> [ENTRIES PROVIDED]:
* * * *

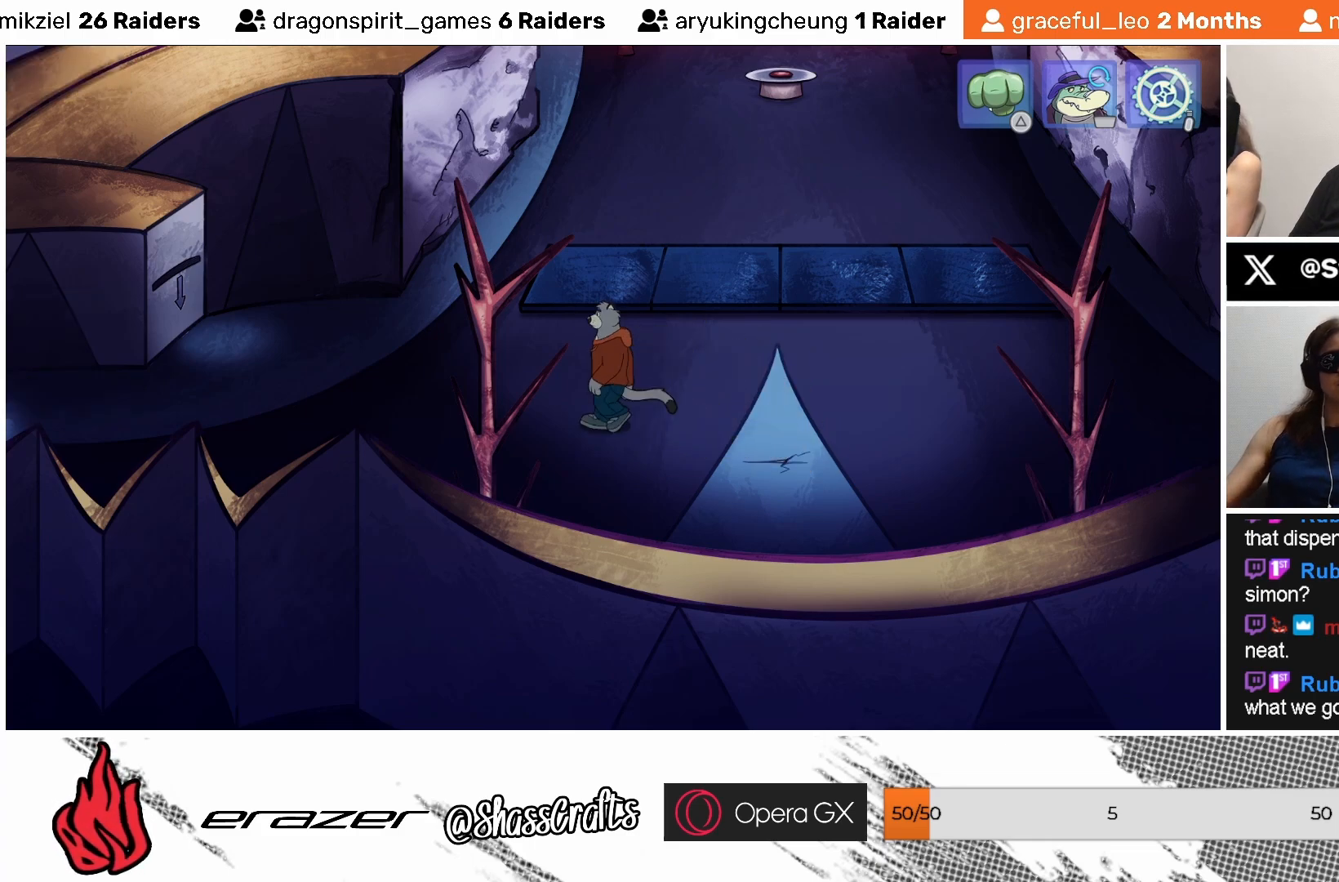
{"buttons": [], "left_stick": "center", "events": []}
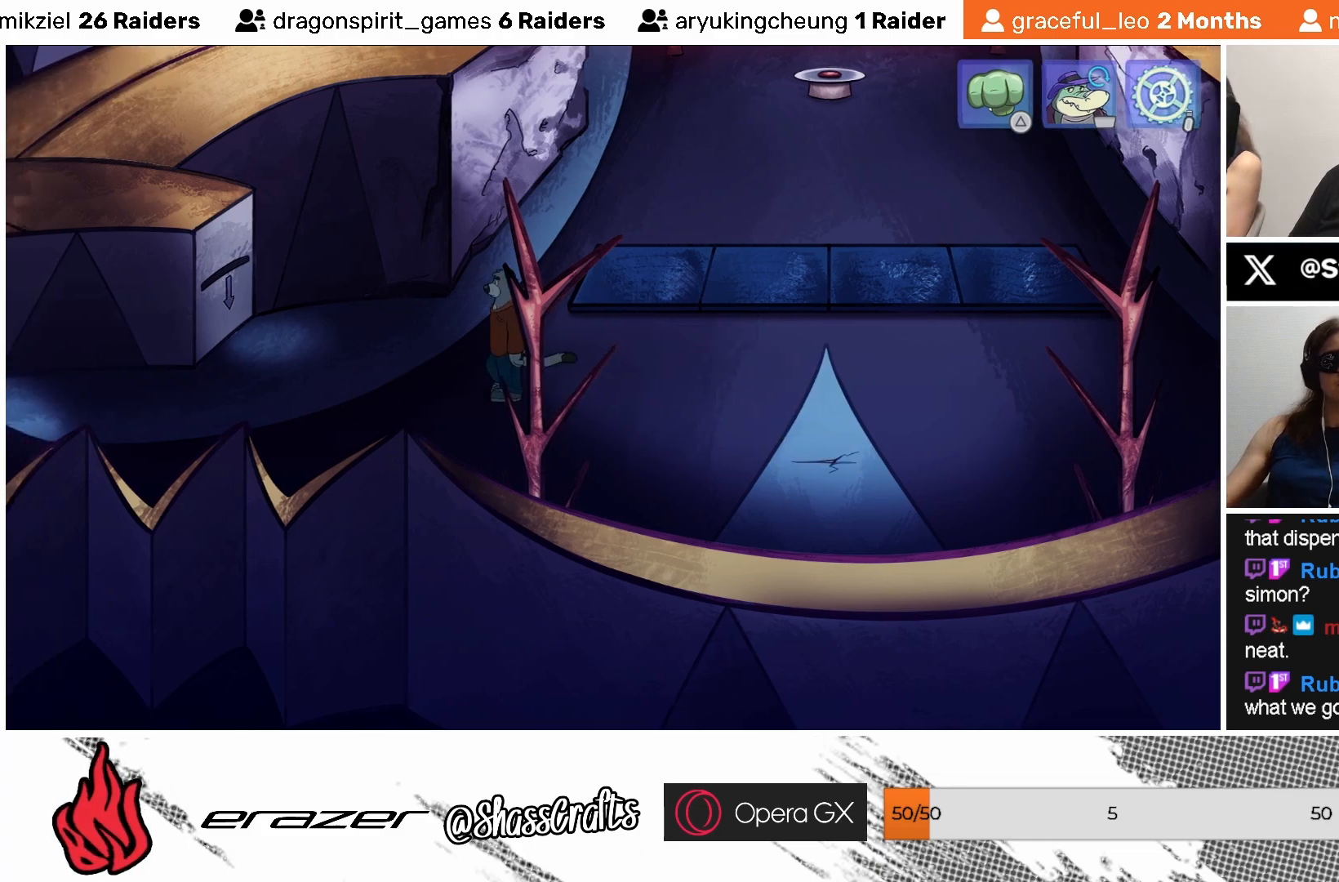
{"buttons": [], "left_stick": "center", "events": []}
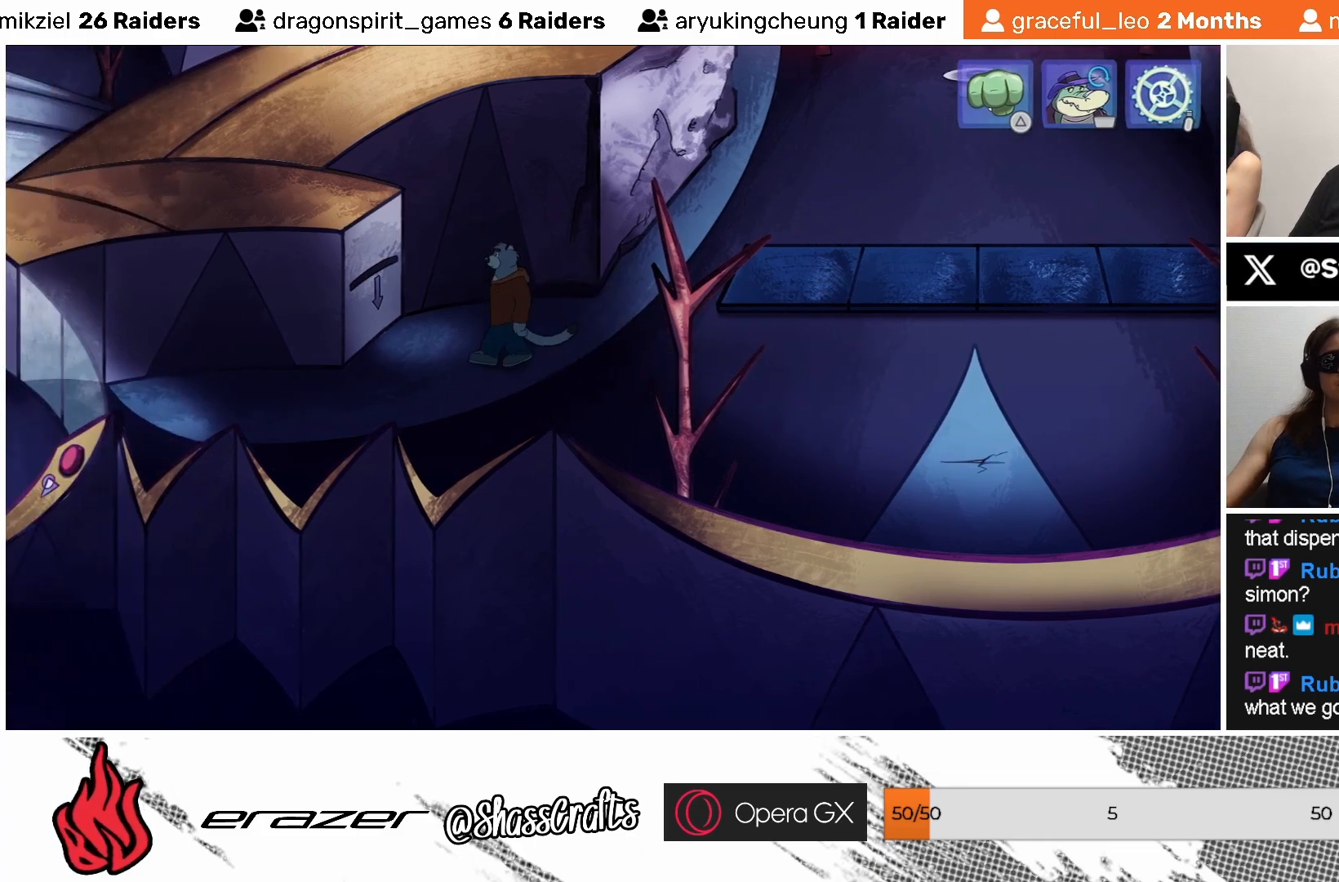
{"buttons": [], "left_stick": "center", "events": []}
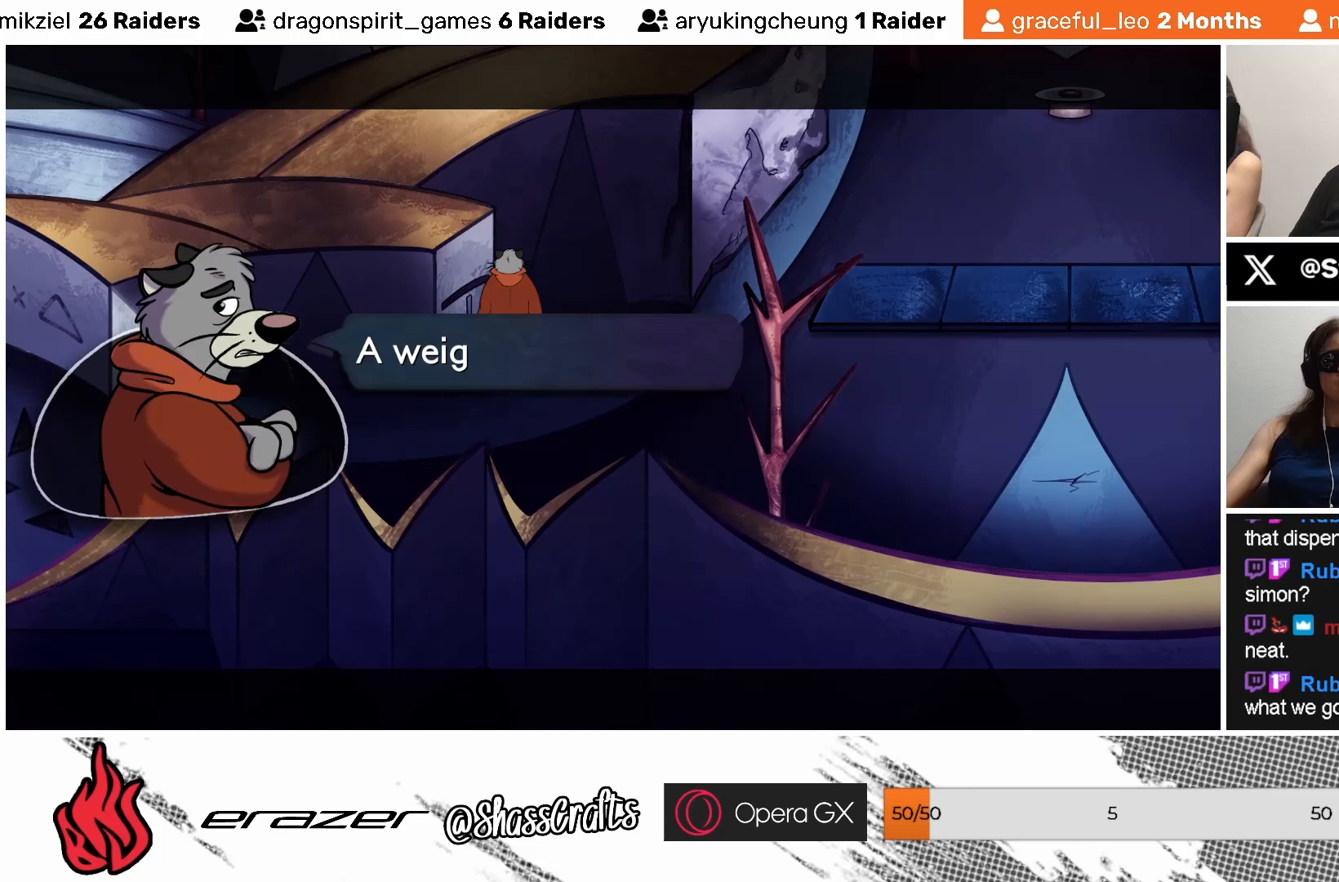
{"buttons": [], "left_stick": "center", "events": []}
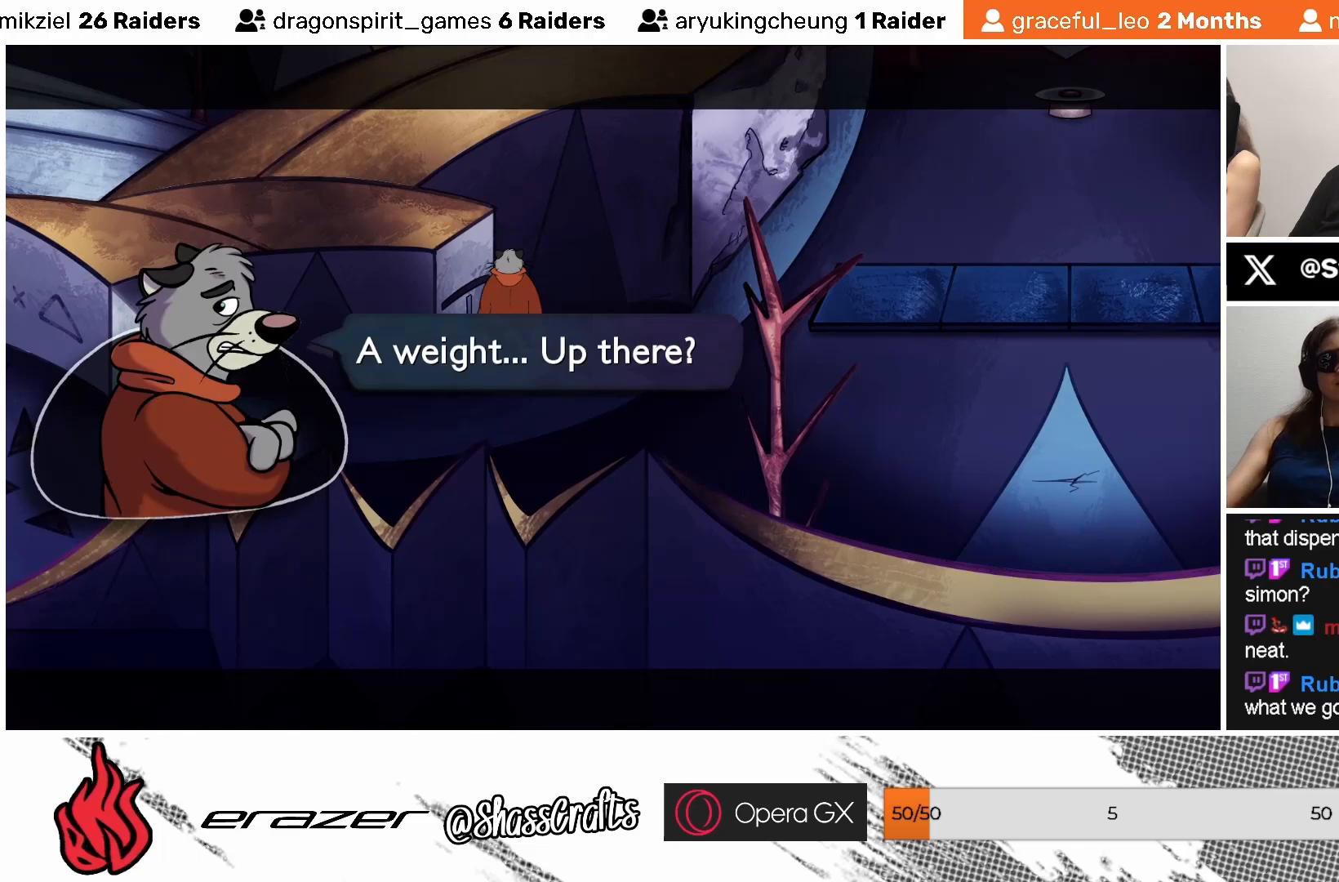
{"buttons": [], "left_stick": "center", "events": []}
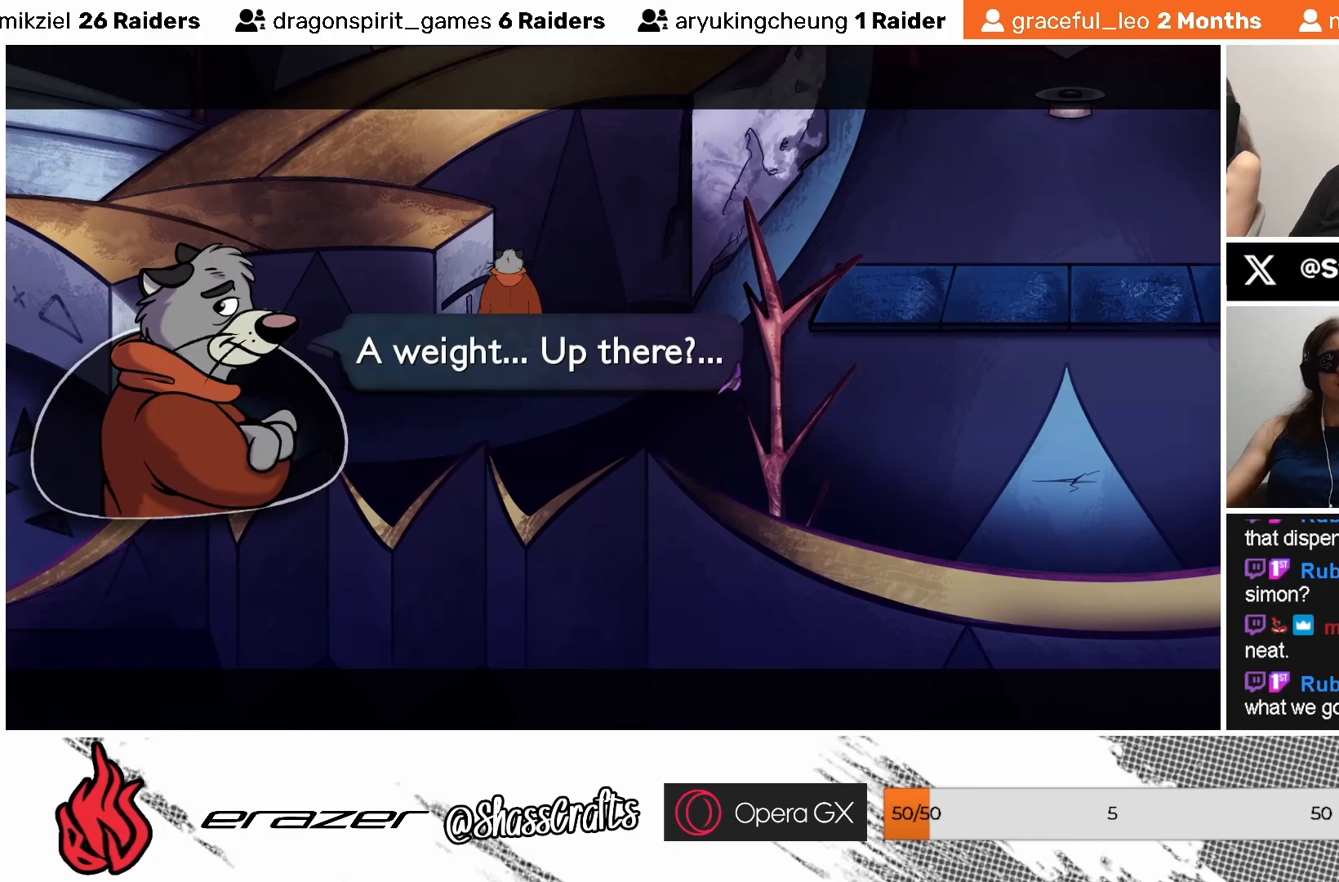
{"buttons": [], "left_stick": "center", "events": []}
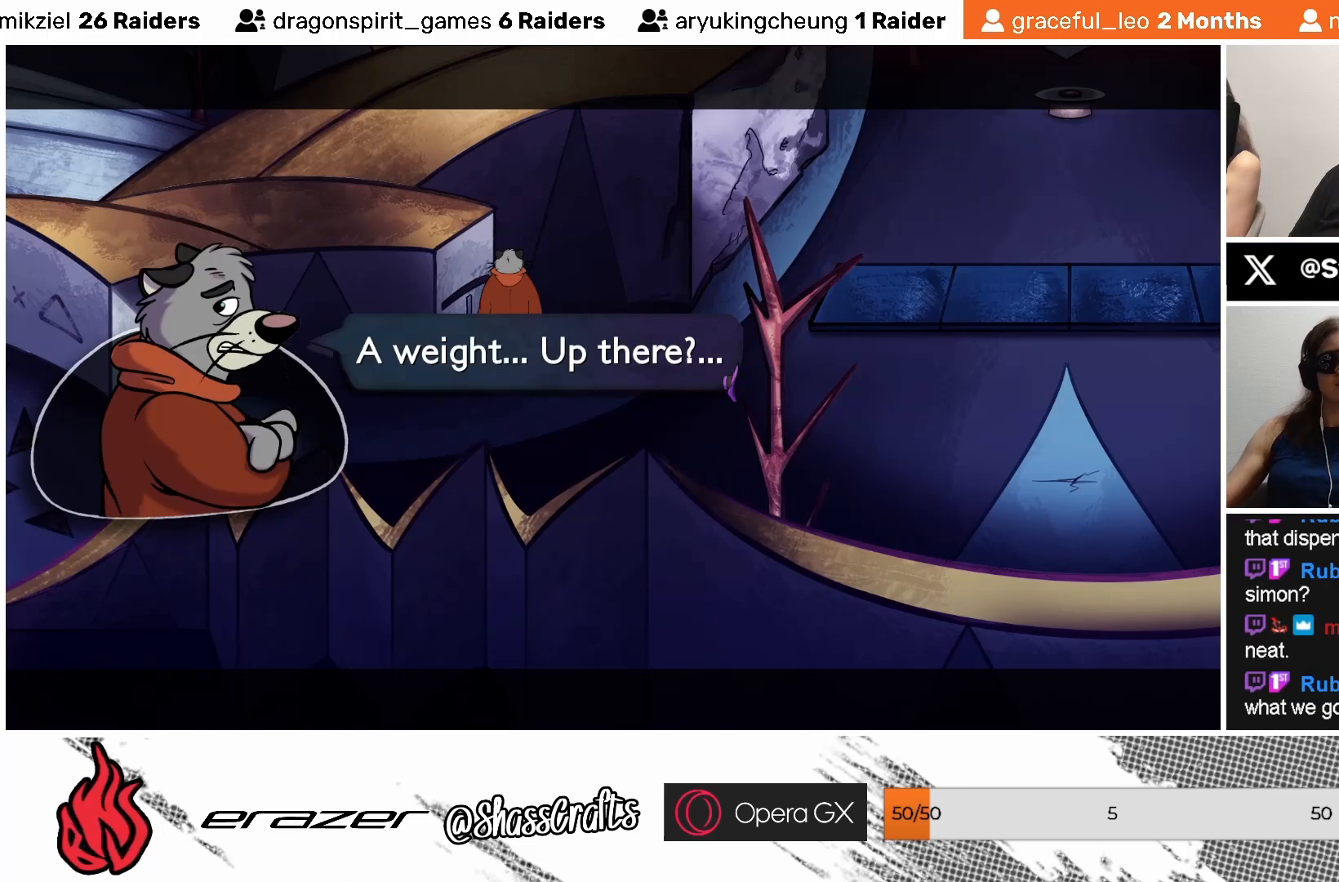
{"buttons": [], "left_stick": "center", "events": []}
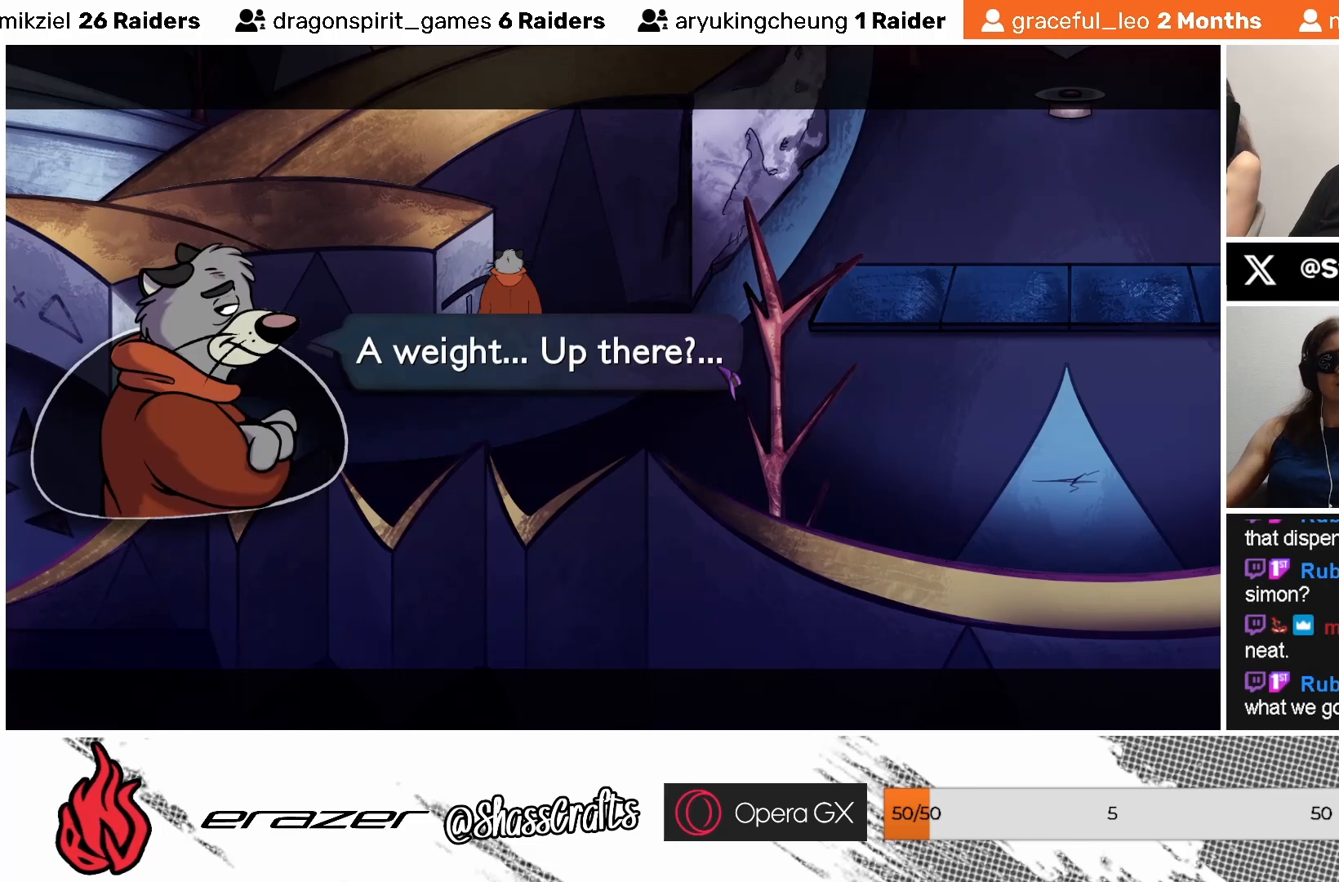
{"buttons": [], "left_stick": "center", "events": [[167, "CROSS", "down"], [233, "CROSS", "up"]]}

* * * *

> [TO DO]: Copy each line of the material above exactly, but not the images.

> [RESULT BELOW]:
{"buttons": [], "left_stick": "center", "events": []}
{"buttons": [], "left_stick": "center", "events": []}
{"buttons": [], "left_stick": "center", "events": []}
{"buttons": [], "left_stick": "center", "events": []}
{"buttons": [], "left_stick": "center", "events": []}
{"buttons": [], "left_stick": "center", "events": []}
{"buttons": [], "left_stick": "center", "events": []}
{"buttons": [], "left_stick": "center", "events": [[167, "CROSS", "down"], [233, "CROSS", "up"]]}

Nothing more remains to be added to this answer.